SUPPLIED DATA section start
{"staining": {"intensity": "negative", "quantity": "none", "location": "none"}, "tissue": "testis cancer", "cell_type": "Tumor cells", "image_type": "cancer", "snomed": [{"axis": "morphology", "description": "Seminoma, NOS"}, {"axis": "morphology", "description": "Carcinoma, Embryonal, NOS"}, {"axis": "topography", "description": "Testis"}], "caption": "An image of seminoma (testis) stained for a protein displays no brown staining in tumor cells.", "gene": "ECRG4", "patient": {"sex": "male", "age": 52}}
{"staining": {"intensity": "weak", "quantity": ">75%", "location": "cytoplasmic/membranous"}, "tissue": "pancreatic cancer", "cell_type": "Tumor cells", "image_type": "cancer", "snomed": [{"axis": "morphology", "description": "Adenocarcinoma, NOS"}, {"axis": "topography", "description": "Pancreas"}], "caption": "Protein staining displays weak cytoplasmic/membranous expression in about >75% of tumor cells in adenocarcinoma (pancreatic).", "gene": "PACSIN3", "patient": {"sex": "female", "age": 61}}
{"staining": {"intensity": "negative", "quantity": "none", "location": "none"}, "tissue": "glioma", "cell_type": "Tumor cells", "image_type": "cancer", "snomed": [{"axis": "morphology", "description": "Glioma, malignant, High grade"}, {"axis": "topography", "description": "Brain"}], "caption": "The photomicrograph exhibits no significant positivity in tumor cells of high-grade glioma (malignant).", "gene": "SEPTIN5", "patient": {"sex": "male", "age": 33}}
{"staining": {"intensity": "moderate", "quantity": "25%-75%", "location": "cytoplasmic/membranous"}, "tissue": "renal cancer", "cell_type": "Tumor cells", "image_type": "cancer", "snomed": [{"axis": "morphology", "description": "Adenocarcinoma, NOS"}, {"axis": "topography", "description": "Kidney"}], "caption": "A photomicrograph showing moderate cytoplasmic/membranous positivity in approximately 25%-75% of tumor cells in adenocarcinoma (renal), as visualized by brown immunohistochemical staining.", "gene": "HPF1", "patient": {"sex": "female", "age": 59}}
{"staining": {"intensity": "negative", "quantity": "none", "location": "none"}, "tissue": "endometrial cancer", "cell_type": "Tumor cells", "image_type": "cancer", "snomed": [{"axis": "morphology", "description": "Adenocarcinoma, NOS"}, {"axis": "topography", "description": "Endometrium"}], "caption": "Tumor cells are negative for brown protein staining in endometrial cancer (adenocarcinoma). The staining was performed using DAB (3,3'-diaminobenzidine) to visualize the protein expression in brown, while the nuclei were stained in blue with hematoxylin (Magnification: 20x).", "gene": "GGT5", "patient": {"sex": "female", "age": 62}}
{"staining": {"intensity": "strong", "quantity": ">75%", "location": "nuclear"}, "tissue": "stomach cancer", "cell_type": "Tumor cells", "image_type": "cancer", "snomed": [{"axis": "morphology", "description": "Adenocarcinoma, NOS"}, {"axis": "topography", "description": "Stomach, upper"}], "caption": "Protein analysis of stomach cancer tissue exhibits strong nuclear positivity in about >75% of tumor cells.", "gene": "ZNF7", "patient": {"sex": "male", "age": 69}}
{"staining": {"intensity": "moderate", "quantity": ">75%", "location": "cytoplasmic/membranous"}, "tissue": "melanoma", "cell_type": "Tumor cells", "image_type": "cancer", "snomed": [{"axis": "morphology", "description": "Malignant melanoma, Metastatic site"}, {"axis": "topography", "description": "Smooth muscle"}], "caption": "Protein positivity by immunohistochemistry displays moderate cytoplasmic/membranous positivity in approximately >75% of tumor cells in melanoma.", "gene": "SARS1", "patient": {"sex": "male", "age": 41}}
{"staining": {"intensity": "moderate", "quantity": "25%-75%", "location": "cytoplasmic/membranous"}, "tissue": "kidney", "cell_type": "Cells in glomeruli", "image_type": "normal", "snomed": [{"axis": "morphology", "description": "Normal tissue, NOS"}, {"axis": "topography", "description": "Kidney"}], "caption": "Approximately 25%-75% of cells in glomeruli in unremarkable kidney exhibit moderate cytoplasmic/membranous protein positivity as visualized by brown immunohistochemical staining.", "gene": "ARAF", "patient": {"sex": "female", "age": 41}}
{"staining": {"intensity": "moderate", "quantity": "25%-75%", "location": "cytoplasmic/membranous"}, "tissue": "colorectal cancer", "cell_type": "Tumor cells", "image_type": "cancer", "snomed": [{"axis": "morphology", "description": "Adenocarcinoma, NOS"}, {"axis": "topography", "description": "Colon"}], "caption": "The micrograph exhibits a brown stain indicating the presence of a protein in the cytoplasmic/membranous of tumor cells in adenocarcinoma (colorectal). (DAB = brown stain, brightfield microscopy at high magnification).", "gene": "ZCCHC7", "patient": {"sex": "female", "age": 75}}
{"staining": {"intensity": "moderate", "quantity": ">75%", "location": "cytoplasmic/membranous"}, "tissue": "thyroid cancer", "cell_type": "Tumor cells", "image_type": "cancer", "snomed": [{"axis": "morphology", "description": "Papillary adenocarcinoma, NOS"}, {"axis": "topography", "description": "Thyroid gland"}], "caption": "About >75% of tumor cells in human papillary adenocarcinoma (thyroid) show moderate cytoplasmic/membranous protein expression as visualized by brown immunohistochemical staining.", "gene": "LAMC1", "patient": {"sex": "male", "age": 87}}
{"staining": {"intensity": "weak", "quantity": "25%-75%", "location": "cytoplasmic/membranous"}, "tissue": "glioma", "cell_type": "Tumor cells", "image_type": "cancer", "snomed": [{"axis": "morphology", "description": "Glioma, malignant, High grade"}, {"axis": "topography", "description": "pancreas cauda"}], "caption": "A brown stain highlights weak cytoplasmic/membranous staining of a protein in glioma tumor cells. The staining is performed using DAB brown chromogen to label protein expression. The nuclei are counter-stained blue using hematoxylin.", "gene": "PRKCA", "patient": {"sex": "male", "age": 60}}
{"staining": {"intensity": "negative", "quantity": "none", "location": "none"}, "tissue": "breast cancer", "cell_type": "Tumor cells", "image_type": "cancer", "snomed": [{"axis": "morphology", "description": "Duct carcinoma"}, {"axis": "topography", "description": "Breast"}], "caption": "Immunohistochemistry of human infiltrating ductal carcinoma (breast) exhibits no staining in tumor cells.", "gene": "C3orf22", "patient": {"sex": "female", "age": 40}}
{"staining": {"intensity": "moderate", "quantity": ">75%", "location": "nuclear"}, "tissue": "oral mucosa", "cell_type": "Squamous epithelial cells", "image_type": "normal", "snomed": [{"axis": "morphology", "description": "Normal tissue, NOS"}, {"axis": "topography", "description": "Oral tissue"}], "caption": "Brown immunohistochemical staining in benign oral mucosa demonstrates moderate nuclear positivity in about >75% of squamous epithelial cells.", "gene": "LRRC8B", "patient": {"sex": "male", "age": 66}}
SUPPLIED DATA section end
— TASK —
Every record should be given again without alteration.

— ANSWER TO THIS EXERCISE —
{"staining": {"intensity": "negative", "quantity": "none", "location": "none"}, "tissue": "testis cancer", "cell_type": "Tumor cells", "image_type": "cancer", "snomed": [{"axis": "morphology", "description": "Seminoma, NOS"}, {"axis": "morphology", "description": "Carcinoma, Embryonal, NOS"}, {"axis": "topography", "description": "Testis"}], "caption": "An image of seminoma (testis) stained for a protein displays no brown staining in tumor cells.", "gene": "ECRG4", "patient": {"sex": "male", "age": 52}}
{"staining": {"intensity": "weak", "quantity": ">75%", "location": "cytoplasmic/membranous"}, "tissue": "pancreatic cancer", "cell_type": "Tumor cells", "image_type": "cancer", "snomed": [{"axis": "morphology", "description": "Adenocarcinoma, NOS"}, {"axis": "topography", "description": "Pancreas"}], "caption": "Protein staining displays weak cytoplasmic/membranous expression in about >75% of tumor cells in adenocarcinoma (pancreatic).", "gene": "PACSIN3", "patient": {"sex": "female", "age": 61}}
{"staining": {"intensity": "negative", "quantity": "none", "location": "none"}, "tissue": "glioma", "cell_type": "Tumor cells", "image_type": "cancer", "snomed": [{"axis": "morphology", "description": "Glioma, malignant, High grade"}, {"axis": "topography", "description": "Brain"}], "caption": "The photomicrograph exhibits no significant positivity in tumor cells of high-grade glioma (malignant).", "gene": "SEPTIN5", "patient": {"sex": "male", "age": 33}}
{"staining": {"intensity": "moderate", "quantity": "25%-75%", "location": "cytoplasmic/membranous"}, "tissue": "renal cancer", "cell_type": "Tumor cells", "image_type": "cancer", "snomed": [{"axis": "morphology", "description": "Adenocarcinoma, NOS"}, {"axis": "topography", "description": "Kidney"}], "caption": "A photomicrograph showing moderate cytoplasmic/membranous positivity in approximately 25%-75% of tumor cells in adenocarcinoma (renal), as visualized by brown immunohistochemical staining.", "gene": "HPF1", "patient": {"sex": "female", "age": 59}}
{"staining": {"intensity": "negative", "quantity": "none", "location": "none"}, "tissue": "endometrial cancer", "cell_type": "Tumor cells", "image_type": "cancer", "snomed": [{"axis": "morphology", "description": "Adenocarcinoma, NOS"}, {"axis": "topography", "description": "Endometrium"}], "caption": "Tumor cells are negative for brown protein staining in endometrial cancer (adenocarcinoma). The staining was performed using DAB (3,3'-diaminobenzidine) to visualize the protein expression in brown, while the nuclei were stained in blue with hematoxylin (Magnification: 20x).", "gene": "GGT5", "patient": {"sex": "female", "age": 62}}
{"staining": {"intensity": "strong", "quantity": ">75%", "location": "nuclear"}, "tissue": "stomach cancer", "cell_type": "Tumor cells", "image_type": "cancer", "snomed": [{"axis": "morphology", "description": "Adenocarcinoma, NOS"}, {"axis": "topography", "description": "Stomach, upper"}], "caption": "Protein analysis of stomach cancer tissue exhibits strong nuclear positivity in about >75% of tumor cells.", "gene": "ZNF7", "patient": {"sex": "male", "age": 69}}
{"staining": {"intensity": "moderate", "quantity": ">75%", "location": "cytoplasmic/membranous"}, "tissue": "melanoma", "cell_type": "Tumor cells", "image_type": "cancer", "snomed": [{"axis": "morphology", "description": "Malignant melanoma, Metastatic site"}, {"axis": "topography", "description": "Smooth muscle"}], "caption": "Protein positivity by immunohistochemistry displays moderate cytoplasmic/membranous positivity in approximately >75% of tumor cells in melanoma.", "gene": "SARS1", "patient": {"sex": "male", "age": 41}}
{"staining": {"intensity": "moderate", "quantity": "25%-75%", "location": "cytoplasmic/membranous"}, "tissue": "kidney", "cell_type": "Cells in glomeruli", "image_type": "normal", "snomed": [{"axis": "morphology", "description": "Normal tissue, NOS"}, {"axis": "topography", "description": "Kidney"}], "caption": "Approximately 25%-75% of cells in glomeruli in unremarkable kidney exhibit moderate cytoplasmic/membranous protein positivity as visualized by brown immunohistochemical staining.", "gene": "ARAF", "patient": {"sex": "female", "age": 41}}
{"staining": {"intensity": "moderate", "quantity": "25%-75%", "location": "cytoplasmic/membranous"}, "tissue": "colorectal cancer", "cell_type": "Tumor cells", "image_type": "cancer", "snomed": [{"axis": "morphology", "description": "Adenocarcinoma, NOS"}, {"axis": "topography", "description": "Colon"}], "caption": "The micrograph exhibits a brown stain indicating the presence of a protein in the cytoplasmic/membranous of tumor cells in adenocarcinoma (colorectal). (DAB = brown stain, brightfield microscopy at high magnification).", "gene": "ZCCHC7", "patient": {"sex": "female", "age": 75}}
{"staining": {"intensity": "moderate", "quantity": ">75%", "location": "cytoplasmic/membranous"}, "tissue": "thyroid cancer", "cell_type": "Tumor cells", "image_type": "cancer", "snomed": [{"axis": "morphology", "description": "Papillary adenocarcinoma, NOS"}, {"axis": "topography", "description": "Thyroid gland"}], "caption": "About >75% of tumor cells in human papillary adenocarcinoma (thyroid) show moderate cytoplasmic/membranous protein expression as visualized by brown immunohistochemical staining.", "gene": "LAMC1", "patient": {"sex": "male", "age": 87}}
{"staining": {"intensity": "weak", "quantity": "25%-75%", "location": "cytoplasmic/membranous"}, "tissue": "glioma", "cell_type": "Tumor cells", "image_type": "cancer", "snomed": [{"axis": "morphology", "description": "Glioma, malignant, High grade"}, {"axis": "topography", "description": "pancreas cauda"}], "caption": "A brown stain highlights weak cytoplasmic/membranous staining of a protein in glioma tumor cells. The staining is performed using DAB brown chromogen to label protein expression. The nuclei are counter-stained blue using hematoxylin.", "gene": "PRKCA", "patient": {"sex": "male", "age": 60}}
{"staining": {"intensity": "negative", "quantity": "none", "location": "none"}, "tissue": "breast cancer", "cell_type": "Tumor cells", "image_type": "cancer", "snomed": [{"axis": "morphology", "description": "Duct carcinoma"}, {"axis": "topography", "description": "Breast"}], "caption": "Immunohistochemistry of human infiltrating ductal carcinoma (breast) exhibits no staining in tumor cells.", "gene": "C3orf22", "patient": {"sex": "female", "age": 40}}
{"staining": {"intensity": "moderate", "quantity": ">75%", "location": "nuclear"}, "tissue": "oral mucosa", "cell_type": "Squamous epithelial cells", "image_type": "normal", "snomed": [{"axis": "morphology", "description": "Normal tissue, NOS"}, {"axis": "topography", "description": "Oral tissue"}], "caption": "Brown immunohistochemical staining in benign oral mucosa demonstrates moderate nuclear positivity in about >75% of squamous epithelial cells.", "gene": "LRRC8B", "patient": {"sex": "male", "age": 66}}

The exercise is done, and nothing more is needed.